Dictionnary of the value of the CLIMADA metrics for each sample (of the uncertainty parameters) defined in samples_df. Keys are metrics names [‘aai_agg’’, ‘freq_curve’, ‘eai_exp’, ‘at_event’] and falues are pd.DataFrame of dict(pd.DataFrame), with one row for one sample.

Type

dict

sensitivity

Sensitivity indices for each metric. Keys are metrics names [‘aai_agg’’, ‘freq_curve’, ‘eai_exp’, ‘at_event’] and values are the sensitivity indices dictionary as returned by SALib.

Type

dict

__init__(exp_unc, impf_unc, haz_unc)[source]

Initialize UncImpact

Parameters
  • exp_unc (climada.engine.uncertainty.UncVar or climada.entity.Exposure) – Exposure uncertainty variable or Exposure

  • impf_unc (climada.engine.uncertainty.UncVar or climada.entity.ImpactFuncSet) – Impactfunction uncertainty variable or Impact function

  • haz_unc (climada.engine.uncertainty.UncVar or climada.hazard.Hazard) – Hazard uncertainty variable or Hazard

calc_distribution(rp=None, calc_eai_exp=False, calc_at_event=False, pool=None)[source]

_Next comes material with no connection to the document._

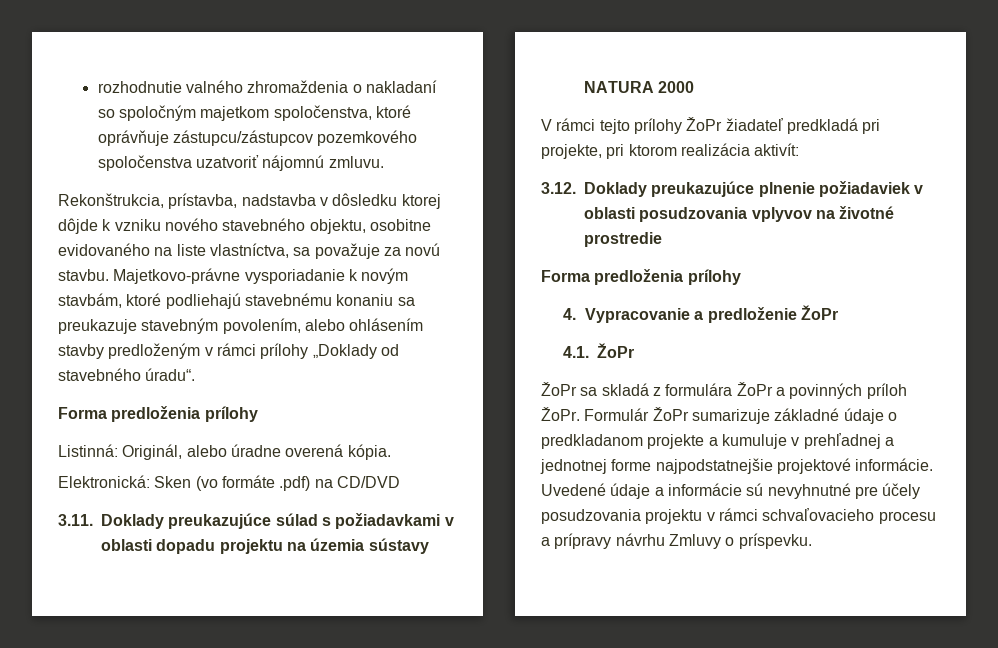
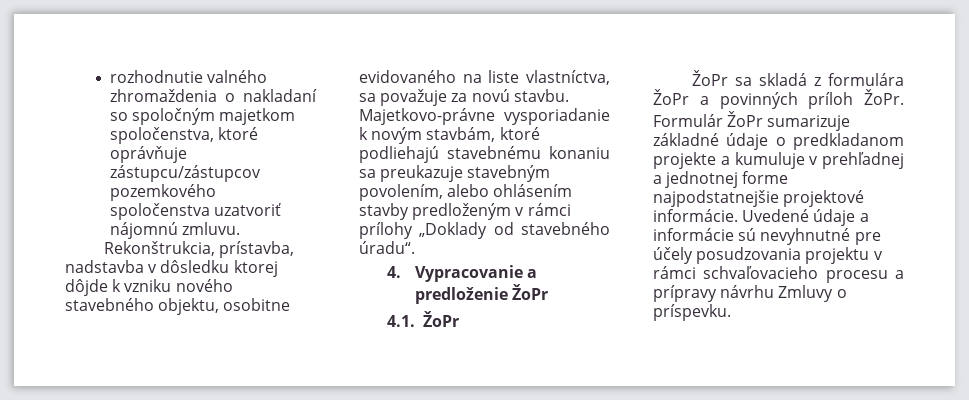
[58,406,258,422] [58,444,391,460] [58,475,400,491] [58,513,454,529] [101,538,429,554] [584,81,695,93] [541,117,881,134] [541,143,800,159] [541,181,924,197] [584,206,895,222] [584,232,662,247] [541,269,741,285] // Forma predloženia prílohy // Listinná: Originál, alebo úradne overená kópia. // Elektronická: Sken (vo formáte .pdf) na CD/DVD // 3.11. Doklady preukazujúce súlad s požiadavkami v oblasti dopadu projektu na územia sústavy NATURA 2000 // V rámci tejto prílohy ŽoPr žiadateľ predkladá pri projekte, pri ktorom realizácia aktivít: // 3.12. Doklady preukazujúce plnenie požiadaviek v oblasti posudzovania vplyvov na životné prostredie // Forma predloženia prílohy -> (415, 247) none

Computes the impact for each of the parameters set defined in uncertainty.samples.

By default, the aggregated average annual impact (impact.aai_agg) and the excees impact at return periods rp (imppact.calc_freq_curve(self.rp).impact) is computed. Optionally, eai_exp and at_event is computed (this may require a larger amount of memory if n_samples and/or the number of centroids is large).

This sets the attributes self.rp, self.calc_eai_exp, self.calc_at_event, self.metrics.

Parameters
  • rp (list(int), optional) – Return periods in years to be computed. The default is [5, 10, 20, 50, 100, 250].

  • calc_eai_exp (boolean, optional) – Toggle computation of the impact at each centroid location. The default is False.

  • calc_at_event (boolean, optional) – Toggle computation of the impact for each event. The default is False.

  • pool (pathos.pools.ProcessPool, optional) – Pool of CPUs for parralel computations. Default is None. The default is None.

Raises

ValueError: – If no sampling parameters defined, the distribution cannot be computed.

plot_rp_distribution(figsize=(8, 6))[source]

Plot the distribution of return period values.

Parameters

figsize (tuple(int or float, int or float), optional) – The figsize argument of matplotlib.pyplot.subplots() The default is (8, 6)

Raises

ValueError – If no metric distribution was computed the plot cannot be made.

Returns

ax – The axis handle of the plot.

Return type

matplotlib.pyplot.axes

plot_sensitivity_map(exp, salib_si='S1', figsize=(8, 6))[source]

Plot a map of the largest sensitivity index in each exposure point

Parameters
  • exp (climada.exposure) – The exposure from which to take the coordinates

  • salib_si (str, optional) – The name of the sensitivity index to plot. The default is ‘S1’.

  • figsize (tuple(int or float, int or float), optional) – The figsize argument of matplotlib.pyplot.subplots() The default is (8, 6)

Raises

ValueError – If no sensitivity data is found, raise error.

Returns

ax – The axis handle of the plot.

Return type

matplotlib.pyplot.axes

climada.engine.uncertainty.unc_robustness module

class climada.engine.uncertainty.unc_robustness.UncRobustness[source]

Bases: object

Compute variance from multiplicative Gaussian noise

__init__()[source]

Initialize self. See help(type(self)) for accurate signature.